Written by Alina Mae Wilson
Rita Rudner and Charles Shaughnessy are starring in the two person comedy Act 3 over at the Laguna Playhouse. Although already somewhat familiar with the pair of them, I was neither adoring nor critical enough to enter the theater with any real expectations. Had I given it any real thought, I might have suspected a story about two lovers hating and loving one another simultaneously might be too slow for my taste. As it turns out, I would have been correct. Act 3 starts out with an interesting idea, but it is forced to wind down prematurely when the lead actress’s motives become vague, and the potentially witty jokes are performed without punch.
Rita Rudner and Charles Shaughnessy respectively play the roles of She and He. He is a fairly successful writer, and She is some sort of fashion designer. ( She invented an inflatable hanger that doubles as a neck pillow). They have been living together unmarried for about twelve years now. She’s a ditz, and He’s a snob. One day, in the throes of some elitist lecture, He criticizes her ability to speak and write intelligently. She warns him to make a note of the date. She’s going to “surprise” him. Since the bickering began with his assertion she is too simple-minded to write a successful book, you might think she was going to prove him wrong when she produces critically and/or publicly acclaimed story or play.. Instead she executes a less ambitious plan –opting to purchase a dictionary and thesaurus to trick He into thinking she is another woman when she e-mails him a coherent paragraph. Why on earth would anyone think woman was an idiot? Her ruse is successful, and the happy love child of She Loves Me and John Tucker Must Die gets underway.

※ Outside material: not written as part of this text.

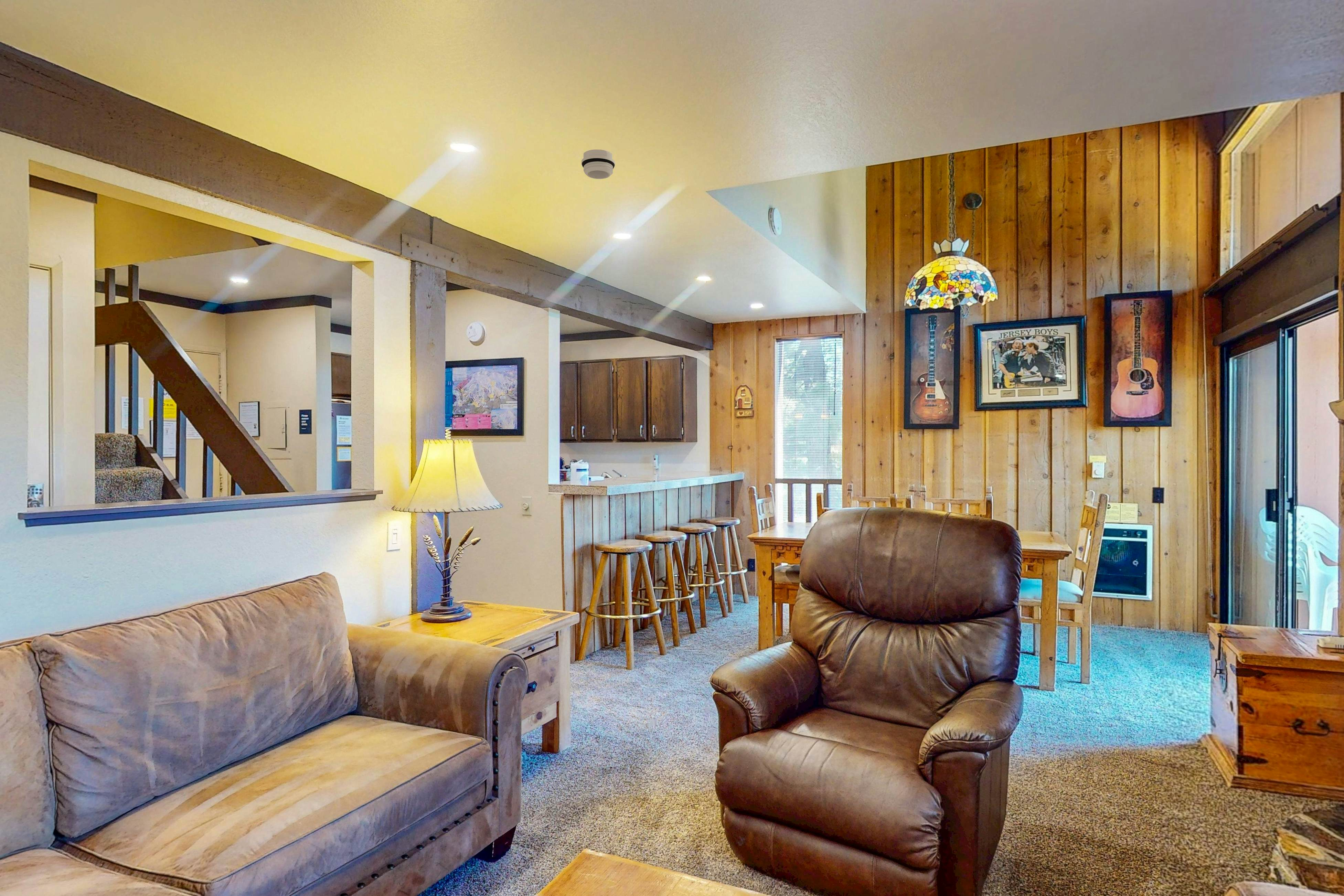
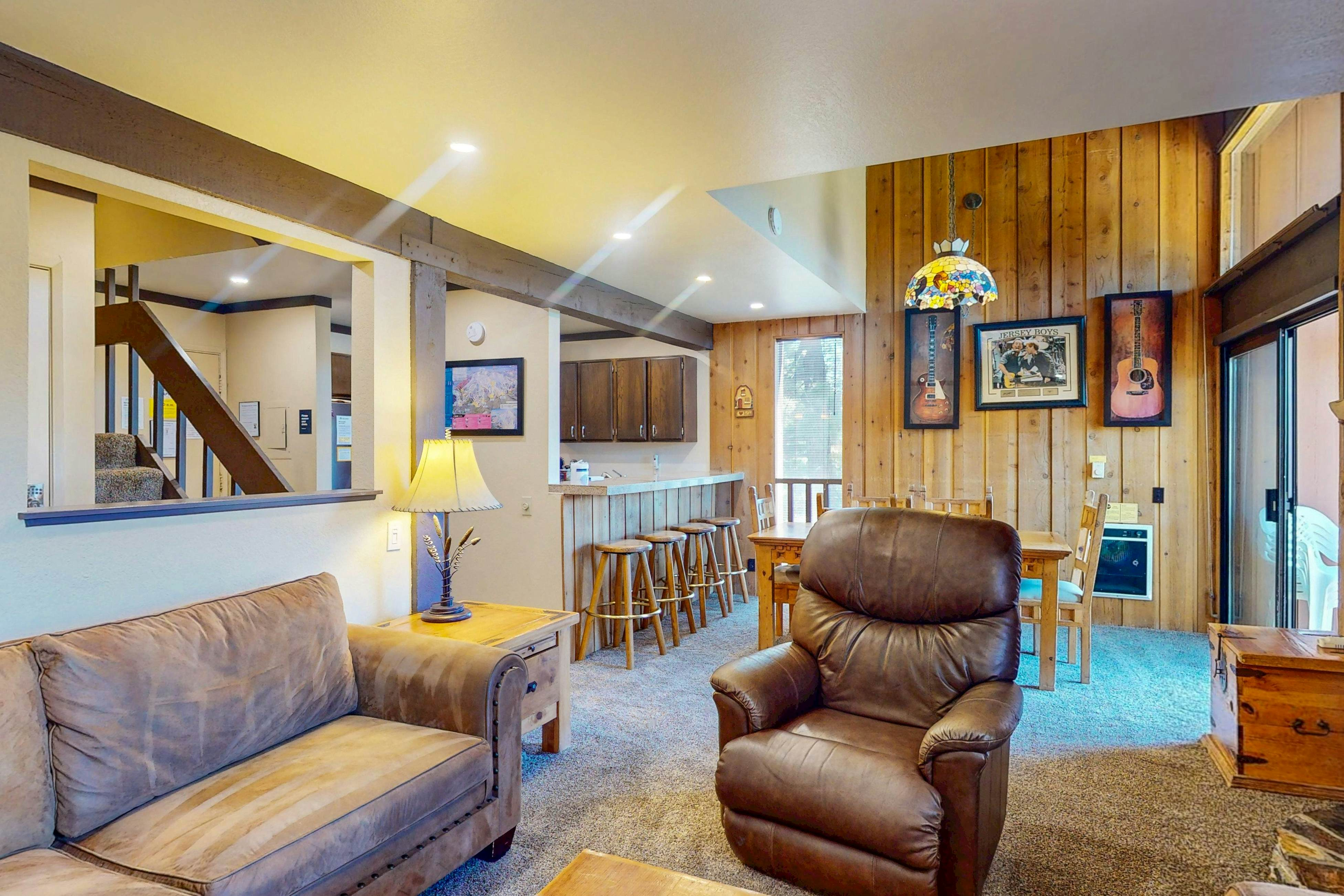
- smoke detector [581,149,615,179]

The acting itself is fine but it lacks the punch that makes one double over. Both Shaughnessy and Rudner were playing their roles in a somewhat subtle fashion. Their characters were fairly soft-spoken and did not over-emphasize their words when about to say a witty remark. One might consider this a positive, but it did not work in this instance because the jokes were simply not that funny. Oh, they were funny, just not that funny.
So I can understand why someone would want to see a show that speaks to their own experience. However, this show speaks to the human experience without making it lively or interesting. She looks into her partner’s affairs online, but her own goals are not specific enough, and her pain is not real enough until the end of the show. Throughout the night we are expected to chortle at the tricks she plays as a fictional woman online but do not get to see many of her real interactions with him until the very end, and this damages our emotional connection to the both of them, as well as our ability to care.